Maintaining 100% trust with me should be simple. I don’t hold anyone to a higher standard than I set for myself. Yet gaining my trust starts with two key elements:

  1. Trust to me is owning the words that come from your mouth. In other words – do what you say! I am not a needy person. I don’t require a lot of time because I enjoy my own company (way too much).  I am not the type of person that ask for money, favors, or any of your personal business. Therefore, owning what you say should be easy. Because I don’t ask you for your words – you volunteer them.  And if I do ask you for something- NO IS ACCEPTABLE. I prefer an upfront no rather than a blindsided lie.

There are exceptions to every situation. When you find out that you can’t keep your word; immediately relay the change in plans, change of heart, or the simple I am not going to be able to do this.
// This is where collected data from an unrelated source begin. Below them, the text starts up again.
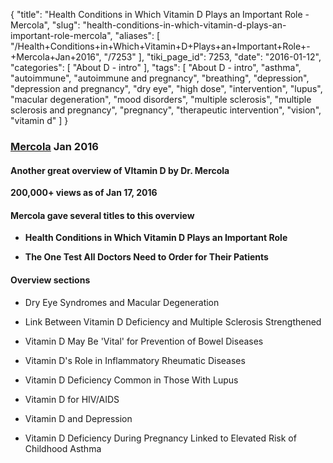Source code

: {
    "title": "Health Conditions in Which Vitamin D Plays an Important Role - Mercola",
    "slug": "health-conditions-in-which-vitamin-d-plays-an-important-role-mercola",
    "aliases": [
        "/Health+Conditions+in+Which+Vitamin+D+Plays+an+Important+Role+-+Mercola+Jan+2016",
        "/7253"
    ],
    "tiki_page_id": 7253,
    "date": "2016-01-12",
    "categories": [
        "About D - intro"
    ],
    "tags": [
        "About D - intro",
        "asthma",
        "autoimmune",
        "autoimmune and pregnancy",
        "breathing",
        "depression",
        "depression and pregnancy",
        "dry eye",
        "high dose",
        "intervention",
        "lupus",
        "macular degeneration",
        "mood disorders",
        "multiple sclerosis",
        "multiple sclerosis and pregnancy",
        "pregnancy",
        "therapeutic intervention",
        "vision",
        "vitamin d"
    ]
}


### [Mercola](http://articles.mercola.com/sites/articles/archive/2016/01/06/vitamin-d-role-in-health-conditions.aspx?e_cid=20160106Z1_DNL_art_1&utm_source=dnl&utm_medium=email&utm_content=art1&utm_campaign=20160106Z1&et_cid=DM94302&et_rid=1300612093) Jan 2016

#### Another great overview of VItamin D by Dr. Mercola

 **200,000+ views as of Jan 17, 2016** 

#### Mercola gave several titles to this overview

*  **Health Conditions in Which Vitamin D Plays an Important Role** 

*  **The One Test All Doctors Need to Order for Their Patients** 

#### Overview sections

* Dry Eye Syndromes and Macular Degeneration

* Link Between Vitamin D Deficiency and Multiple Sclerosis Strengthened

* Vitamin D May Be 'Vital' for Prevention of Bowel Diseases

* Vitamin D's Role in Inflammatory Rheumatic Diseases

* Vitamin D Deficiency Common in Those With Lupus

* Vitamin D for HIV/AIDS

* Vitamin D and Depression

* Vitamin D Deficiency During Pregnancy Linked to Elevated Risk of Childhood Asthma
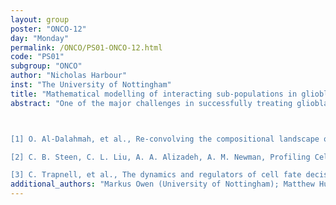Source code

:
 ```yaml
---
layout: group
poster: "ONCO-12"
day: "Monday"
permalink: /ONCO/PS01-ONCO-12.html
code: "PS01"
subgroup: "ONCO"
author: "Nicholas Harbour"
inst: "The University of Nottingham"
title: "Mathematical modelling of interacting sub-populations in glioblastoma"
abstract: "One of the major challenges in successfully treating glioblastoma (GBM) is the significant heterogeneity in cellular composition observed within and between patients. Recent single cell transcriptomics suggests there can be as many as eighteen distinct cell types in a single tumour [1]. Furthermore, advances in cellular deconvolution techniques, such as CIBERSORTx, allow us to accurately determine the cellular composition of imaged localised biopsies from bulk RNA-Seq [2]. Understanding this heterogeneity and how the complex interactions between cellular populations impacts the progression of GBM may lead to novel treatments which exploit the unique cellular composition within individual tumours. We group these eighteen cell types into sub-populations, e.g., glioma, immune, astrocyte, then attempt to learn the dynamics of these sub-populations by considering various interacting ODE/PDE models. Typically, a GBM patient will have biopsies taken at most twice, as well as only a handful of MRI scans. Therefore, the number of temporal data points to fit any model to are very limited. Thus, we apply trajectory inference methods, such as Monocle, to biopsy data, which allows us to order samples via pseudotime, an arbitrary unit of progress akin to real time [3]. We illustrate our modelling approach with a simplified two species Lotka-Volterra style competition model. 



[1] O. Al-Dalahmah, et al., Re-convolving the compositional landscape of primary and recurrent glioblastoma using single nucleus RNA sequencing. bioRxiv (2021) https://doi.org/10.1101/2021.07.06.451295 

[2] C. B. Steen, C. L. Liu, A. A. Alizadeh, A. M. Newman, Profiling Cell Type Abundance and Expression in Bulk Tissues with CIBERSORTx. Methods Mol. Biol. 2117, 135–157 (2020). 

[3] C. Trapnell, et al., The dynamics and regulators of cell fate decisions are revealed by pseudotemporal ordering of single cells. Nat. Biotechnol. 32, 381–386 (2014)."
additional_authors: "Markus Owen (University of Nottingham); Matthew Hubbard (University of Nottingham); Michael Chappell (University of Nottingham); Kristin Swanson (Mathematical neuro-oncology lab Mayo Arizona); Lee Curtin (Mathematical neuro-oncology lab Mayo Arizona)"
---
```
Over committing yourself is a forgivable offense. But lying about why you can’t keep your word, ignoring that you made the commitment, and debating that I misunderstood your intent is not acceptable. These acts of deflection chip away at my level of trust in you.  My Lorrieism  is that I am finding that people would rather hide a lie than expose the truth and that is not acceptable.

Owning your words covers major territory with me:

  • Responsibility– when you honor your word and communicate change in a timely manner, I begin to trust you. I feel that you respect not only your time but my time as well. If the commitment is to me; we both have something at stake.
  •  Accountability– owning overcommitment and a possible alternate plan shows me that you made a mistake and is offering a correction of action. It says that you are not brushing me off but genuinely want to perform the task, but perhaps at a different time or day.
  • Consistency– displays effort and deeds (action).  I begin to see you as reliable, because you have shown a habit of doing what you say.
  • Faithful– bonds you to your deeds(actions). Faithful is a characteristic that bleeds over into other areas of your life.

2. Trust to me is owning your character flaws. In other words – Be yourself!  Introducing me to who you would like to be is stressful for everyone involved. It must be stressful to live a fake existence and it’s stressful realizing someone is fake and has wasted my time. We all have problems so be honest. Honesty uncovers all facades and allow you to be free. It also allows me the option to accept or deny you in my personal space. Eliminating the feeling of betrayal resulting in a prompt ending of relationship. Because anything that was established was not formed in truth. Demoting people from my life is not a goal. I want lasting relationships built on trust. I personally feel awful when I discover I can’t trust someone that I have allowed into my personal space. Relationships are freedom based. I want to freely speak, freely love, and genuinely care. That’s not possible without trust.  I will accept your ugly truth and reject your beautiful lies every time.

Trust issues have turned me into a social loner. I am the life of the party, I dance, I smile, and I eat but you can’t have my telephone number, address, or any personal information. When the party is over, we will see each other at the next event. I have no desire to build trust in anyone. Painfully, I am finding that many people don’t know how to trust or deserve trust. I feel personally responsible for everything that I know about my circle. I have a responsibility to keep their personal information. I have a responsibility to care and nurture in bad times and love and support in good ones. And I don’t want to be a confidant and nurturer to a deceitful liar because I seriously doubt, they are reciprocating the trust.